I mounted the uC board, connected the power bank and begun to screw the frame to the suitcase. Screw clamps were essential to fix the frame at the right hight and to hold it tight to the side panels while the screws cut in.
Next I added the LEDs, the switch and the charging socket to the front panel. Since I had to remove the protective film I had a cloth ready, so I could put the panel down at a place, where it won’t scratch. Then I connected the series resistors and the wiring of the panel elements. I used the connectors of the wire harness so I can remove the front panel with all elements, when I disassemble the box.
Before I fixed the keyboard, it would have been a perfect time to vacuum clean the inside of the box. I had to dismount the keyboard once again. But I fixed all wires at least.
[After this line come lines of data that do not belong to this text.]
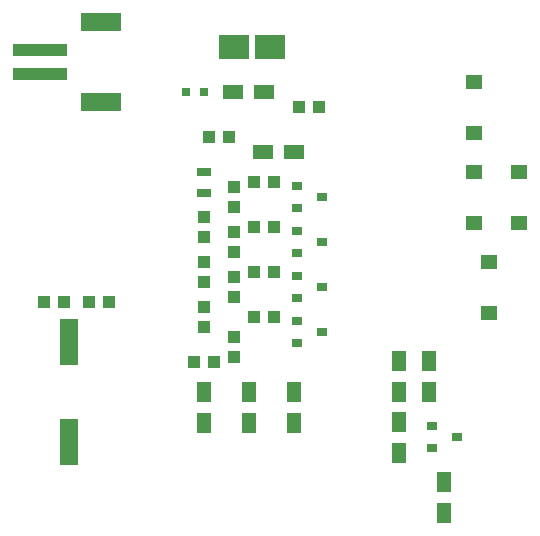
<source format=gbr>
G04 EAGLE Gerber RS-274X export*
G75*
%MOMM*%
%FSLAX34Y34*%
%LPD*%
%INSolderpaste Top*%
%IPPOS*%
%AMOC8*
5,1,8,0,0,1.08239X$1,22.5*%
G01*
%ADD10R,1.188700X1.795500*%
%ADD11R,1.100000X1.000000*%
%ADD12R,1.000000X1.100000*%
%ADD13R,1.470000X1.270000*%
%ADD14R,0.900000X0.800000*%
%ADD15R,1.795500X1.188700*%
%ADD16R,2.500000X2.000000*%
%ADD17R,0.800000X0.800000*%
%ADD18R,1.600000X3.900000*%
%ADD19R,1.200000X0.800000*%
%ADD20R,4.600000X1.000000*%
%ADD21R,3.400000X1.600000*%


D10*
X292100Y100802D03*
X292100Y127000D03*
X381000Y153198D03*
X381000Y127000D03*
D11*
X258200Y304800D03*
X275200Y304800D03*
D12*
X241300Y300600D03*
X241300Y283600D03*
D13*
X444500Y389800D03*
X444500Y346800D03*
D10*
X381000Y75402D03*
X381000Y101600D03*
D11*
X258200Y266700D03*
X275200Y266700D03*
D12*
X241300Y245500D03*
X241300Y262500D03*
D13*
X444500Y313600D03*
X444500Y270600D03*
D10*
X254000Y100802D03*
X254000Y127000D03*
D11*
X258200Y228600D03*
X275200Y228600D03*
D12*
X241300Y207400D03*
X241300Y224400D03*
D13*
X457200Y237400D03*
X457200Y194400D03*
D10*
X406400Y153198D03*
X406400Y127000D03*
D11*
X258200Y190500D03*
X275200Y190500D03*
D12*
X241300Y156600D03*
X241300Y173600D03*
D13*
X482600Y313600D03*
X482600Y270600D03*
D14*
X294800Y301600D03*
X294800Y282600D03*
X315800Y292100D03*
X294800Y263500D03*
X294800Y244500D03*
X315800Y254000D03*
X294800Y225400D03*
X294800Y206400D03*
X315800Y215900D03*
X294800Y187300D03*
X294800Y168300D03*
X315800Y177800D03*
X409100Y98400D03*
X409100Y79400D03*
X430100Y88900D03*
D15*
X240901Y381000D03*
X267099Y381000D03*
D10*
X215900Y101201D03*
X215900Y127399D03*
D15*
X266301Y330200D03*
X292499Y330200D03*
D11*
X220100Y342900D03*
X237100Y342900D03*
X313300Y368300D03*
X296300Y368300D03*
D10*
X419100Y25001D03*
X419100Y51199D03*
D16*
X271780Y419100D03*
X241300Y419100D03*
D17*
X215900Y381000D03*
X200900Y381000D03*
D12*
X215900Y258200D03*
X215900Y275200D03*
D11*
X207400Y152400D03*
X224400Y152400D03*
D12*
X215900Y220100D03*
X215900Y237100D03*
X215900Y182000D03*
X215900Y199000D03*
D11*
X135500Y203200D03*
X118500Y203200D03*
X80400Y203200D03*
X97400Y203200D03*
D18*
X101600Y84500D03*
X101600Y169500D03*
D19*
X215900Y295800D03*
X215900Y313800D03*
D20*
X77300Y416400D03*
X77300Y396400D03*
D21*
X129300Y440400D03*
X129300Y372400D03*
M02*

</source>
And yeah, I put some yellow LEDs under the keyboard, but I have to exchange them for brighter ones because you don’t see much of them.
Update: I exchanged the LEDs by now and included a image of the illuminated quiz.
It is good idea to check the functions and clean the inner side of the front panel with some microfibre cloth before you fix the front panel. I centred it once again to get a regular gap around the key field, pre drilled the wood an put in some screws with a shiny head. I like the mix of the vintage suitcase, the see through electronics and the pattern of the unequipped parts of the keyboard. In my opinion it looks quite nice.
Step 6: The Prototype
Just because it featured adequately bright LEDs underneath the keyboard and the option to put quiz sheets in the lid with magnets first. Sadly DIN A4 paper doesn’t fit in. But That was not enough of a reason to go for more bulky boxes.
Update: For the ferromagnetic strip to pin sheets I used a self adhesive steel ruler. It was a rest that was left after I used the part starting from zero on the front edge of my work bench. This way I have always a ruler for fast measurements at hand. I stuck to strips of the ruler next to each other in the lid to get a wider magnetic area and covered them with black cloth tape. To get the tape to the right length I stuck a longer piece over the lids sideboards and cut along the inner edges of the sideboards with scissors.